By using NSClient++ with Signed SSL Certificates and strong encryption, you can guard your monitoring traffic against eavesdroppers. If you are using NSClient++ to send data to your monitoring system and you care about the security of your network, by all means, make sure you use strong encryption like TLS 1.2 (not Anonymous Diffie-Helman!) and signed SSL certificates. With Anonymous Diffie-Hellman, the keys used in the exchange are not authenticated so the the protocol is susceptible to Man-in-the-Middle attacks.(1)

Tip: Be sure that you remove the “security\nrpe_dh_512.pem”, if it exists. If you don’t, you will experience some strange problems. The NRPEServer module will fail to load, and you will not be able to connect to it using SSL. By removing the “nrpe_dh_512.pem” file, the NSClient++ with signed certificate works.

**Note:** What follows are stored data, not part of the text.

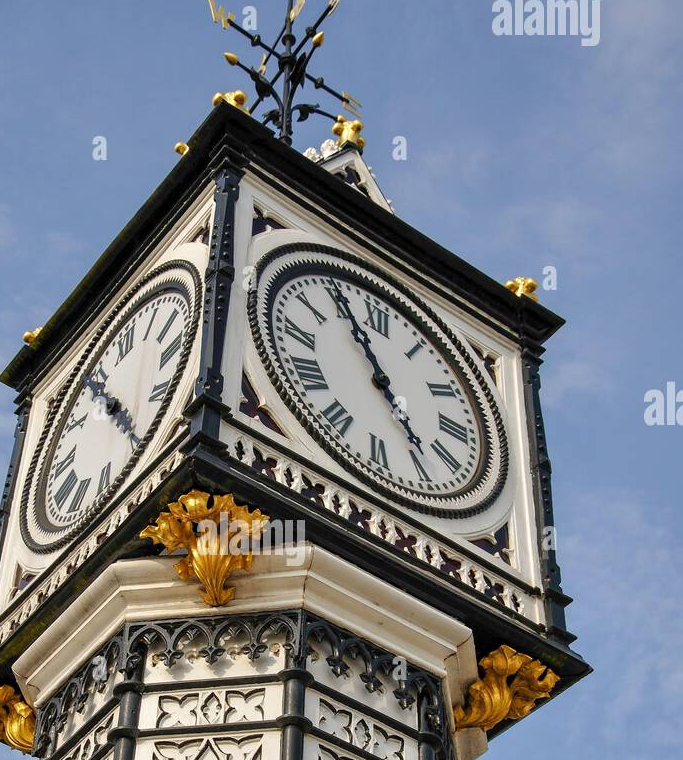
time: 4:55
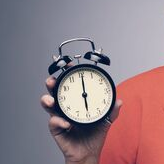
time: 6:00
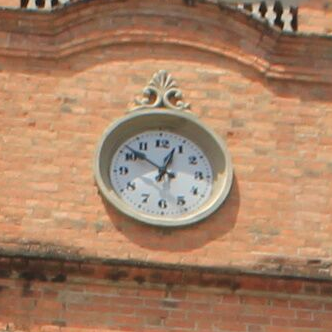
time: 12:51
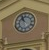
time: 10:56
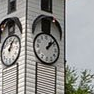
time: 1:08
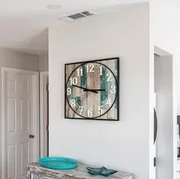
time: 2:47
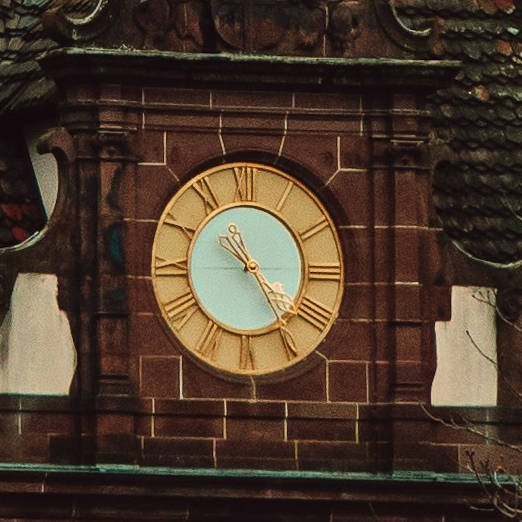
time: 10:24
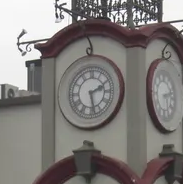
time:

Assuming the NSClient is running on port 5555, You can test that your NSClient agent is running a signed cert with the “openssl s_client” command, something like this:

openssl s_client -connect nsclient.lab.rexconsulting.net:5555

If you see anything else besides “Verify return code: 0 (ok)”, that means that something in your configuration is broken.

Don’t be lazy and accept Anonymous Diffie-Helman protocol on your network, since it is a very weak form of encryption. Fortify your network by adding strong encryption with signed SSL certificates today!